Additional Judge of Calcutta High Court
- In office 21 September 2017 – 3 July 2020
- Nominated by: Dipak Misra
- Appointed by: Ram Nath Kovind

Personal details
- Born: 1 June 1969
- Died: 3 July 2020 (aged 51)
- Education: Hazra Law College

= Protik Prakash Banerjee =

Indian judge (1969–2020)

Protik Prakash Banerjee (1 June 1969 – 3 July 2020) was an additional judge of the Calcutta High Court.

==Early life==
Banerjee studied in Calcutta Boys' School and completed his legal education from Hazra Law College in 1994. His father Mukul Prakash Banerjee was a senior Counsel of the Calcutta High Court, having enrolled at the Bar in 1961. Before passing Law he also did a stint as a compere of Western Music at All India Radio, Kolkata from 1986 and served as a regular columnist of The Economic Times on various subjects other than law.

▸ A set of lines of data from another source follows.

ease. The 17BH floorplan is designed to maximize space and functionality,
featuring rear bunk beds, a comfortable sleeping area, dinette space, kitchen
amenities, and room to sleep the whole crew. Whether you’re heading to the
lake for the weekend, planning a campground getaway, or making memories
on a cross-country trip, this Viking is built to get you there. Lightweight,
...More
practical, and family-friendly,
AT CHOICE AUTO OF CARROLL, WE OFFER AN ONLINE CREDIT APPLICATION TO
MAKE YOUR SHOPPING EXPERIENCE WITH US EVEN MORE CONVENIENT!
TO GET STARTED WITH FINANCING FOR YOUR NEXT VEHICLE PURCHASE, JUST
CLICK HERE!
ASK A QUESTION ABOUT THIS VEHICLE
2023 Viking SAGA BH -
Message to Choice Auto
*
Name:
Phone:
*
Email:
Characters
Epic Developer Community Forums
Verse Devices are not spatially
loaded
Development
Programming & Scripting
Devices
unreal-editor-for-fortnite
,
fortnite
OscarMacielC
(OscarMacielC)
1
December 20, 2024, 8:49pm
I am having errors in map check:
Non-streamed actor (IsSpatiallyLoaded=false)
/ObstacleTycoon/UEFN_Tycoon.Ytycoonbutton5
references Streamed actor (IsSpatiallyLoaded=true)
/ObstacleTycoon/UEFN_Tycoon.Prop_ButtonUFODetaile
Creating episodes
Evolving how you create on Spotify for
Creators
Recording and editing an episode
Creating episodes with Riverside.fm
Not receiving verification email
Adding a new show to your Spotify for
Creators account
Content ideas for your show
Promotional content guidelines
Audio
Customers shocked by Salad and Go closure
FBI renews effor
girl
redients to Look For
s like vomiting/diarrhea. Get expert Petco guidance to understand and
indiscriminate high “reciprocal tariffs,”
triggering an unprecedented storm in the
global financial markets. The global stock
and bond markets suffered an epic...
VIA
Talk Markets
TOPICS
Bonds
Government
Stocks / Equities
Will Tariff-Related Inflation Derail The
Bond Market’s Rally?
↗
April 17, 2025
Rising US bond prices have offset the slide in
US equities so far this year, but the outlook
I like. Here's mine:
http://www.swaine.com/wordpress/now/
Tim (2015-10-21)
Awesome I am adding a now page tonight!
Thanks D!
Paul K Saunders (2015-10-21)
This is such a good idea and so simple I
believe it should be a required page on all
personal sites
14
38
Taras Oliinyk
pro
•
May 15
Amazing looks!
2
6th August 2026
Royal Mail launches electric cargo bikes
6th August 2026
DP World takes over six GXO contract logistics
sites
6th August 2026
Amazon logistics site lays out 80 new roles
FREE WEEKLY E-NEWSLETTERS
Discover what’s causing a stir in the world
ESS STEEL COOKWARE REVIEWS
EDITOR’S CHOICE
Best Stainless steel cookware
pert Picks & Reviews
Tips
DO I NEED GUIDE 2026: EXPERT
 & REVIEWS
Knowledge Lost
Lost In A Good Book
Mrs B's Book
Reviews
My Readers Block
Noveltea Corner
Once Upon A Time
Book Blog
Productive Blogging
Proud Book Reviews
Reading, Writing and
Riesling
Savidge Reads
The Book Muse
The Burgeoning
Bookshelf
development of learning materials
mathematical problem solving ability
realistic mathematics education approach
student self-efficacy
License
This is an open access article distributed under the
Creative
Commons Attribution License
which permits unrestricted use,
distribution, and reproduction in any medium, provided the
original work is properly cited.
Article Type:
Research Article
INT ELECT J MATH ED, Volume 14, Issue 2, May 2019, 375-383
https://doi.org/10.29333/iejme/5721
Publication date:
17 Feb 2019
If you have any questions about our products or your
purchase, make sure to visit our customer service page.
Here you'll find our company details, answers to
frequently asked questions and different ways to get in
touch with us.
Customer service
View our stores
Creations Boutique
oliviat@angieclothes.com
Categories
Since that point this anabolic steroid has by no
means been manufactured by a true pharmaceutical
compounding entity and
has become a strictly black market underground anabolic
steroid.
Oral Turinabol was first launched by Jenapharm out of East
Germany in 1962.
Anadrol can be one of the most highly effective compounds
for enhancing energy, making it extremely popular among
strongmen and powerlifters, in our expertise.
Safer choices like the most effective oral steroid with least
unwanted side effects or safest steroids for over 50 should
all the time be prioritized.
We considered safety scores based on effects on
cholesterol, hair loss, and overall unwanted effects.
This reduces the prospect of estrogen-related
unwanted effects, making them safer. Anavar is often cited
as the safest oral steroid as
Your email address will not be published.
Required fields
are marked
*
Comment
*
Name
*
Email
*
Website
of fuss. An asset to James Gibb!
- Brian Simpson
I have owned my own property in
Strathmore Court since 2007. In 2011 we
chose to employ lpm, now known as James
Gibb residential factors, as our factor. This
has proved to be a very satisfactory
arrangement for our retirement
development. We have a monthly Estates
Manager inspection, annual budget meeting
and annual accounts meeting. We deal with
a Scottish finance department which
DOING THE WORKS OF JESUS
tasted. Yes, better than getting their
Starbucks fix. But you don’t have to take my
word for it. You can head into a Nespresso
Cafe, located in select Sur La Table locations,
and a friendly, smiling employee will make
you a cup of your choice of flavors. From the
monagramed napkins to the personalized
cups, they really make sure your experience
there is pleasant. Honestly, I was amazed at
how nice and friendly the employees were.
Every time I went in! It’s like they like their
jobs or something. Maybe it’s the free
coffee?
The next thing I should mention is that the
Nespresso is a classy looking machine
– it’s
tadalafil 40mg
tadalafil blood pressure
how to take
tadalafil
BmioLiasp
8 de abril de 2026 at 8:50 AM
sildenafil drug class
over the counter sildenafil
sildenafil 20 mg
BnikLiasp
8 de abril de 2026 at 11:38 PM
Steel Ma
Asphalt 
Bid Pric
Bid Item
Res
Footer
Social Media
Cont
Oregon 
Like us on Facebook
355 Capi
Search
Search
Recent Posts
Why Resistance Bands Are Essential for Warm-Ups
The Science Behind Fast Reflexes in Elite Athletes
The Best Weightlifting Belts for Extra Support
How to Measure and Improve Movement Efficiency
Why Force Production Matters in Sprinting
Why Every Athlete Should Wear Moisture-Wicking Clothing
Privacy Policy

In 8 December 2009 he was nominated by the Governor of West Bengal to the Governing Body of the Surendranath Law College and served till 2011.

==Career==
Banerjee worked as the guest lecturer at the West Bengal National University of Juridical Sciences. He joined the High Court of Calcutta as an advocate in 1995 and was selected for the post of Junior Standing Counsel of the Government of West Bengal in 2011. He also became the Vice President of Bar association of the High Court, Calcutta. On 20 September 2017 he was nominated and took oath as a judge of the Calcutta High Court.

==Awards==
Banerjee received the best speaker award at the Indian Law Institute Annual Debate of 2007. He was also awarded the Advocate General's Trophy for the most outstanding Emerging Lawyer by the Indian Law Institute (West Bengal Unit) in 2009. He is the first advocate in India to have won a judgment in favor of his client that an arbitrator under the Arbitration and Conciliation Act 1996 is amenable to jurisdiction under Article 227 of the Constitution of India.

== Death ==
Protik Prakash Banerjee died at age 51 on Friday, 3 July 2020 due to heart attack. He is survived by his wife, Piyali Banerjee and their daughter, Samadrita Banerjee.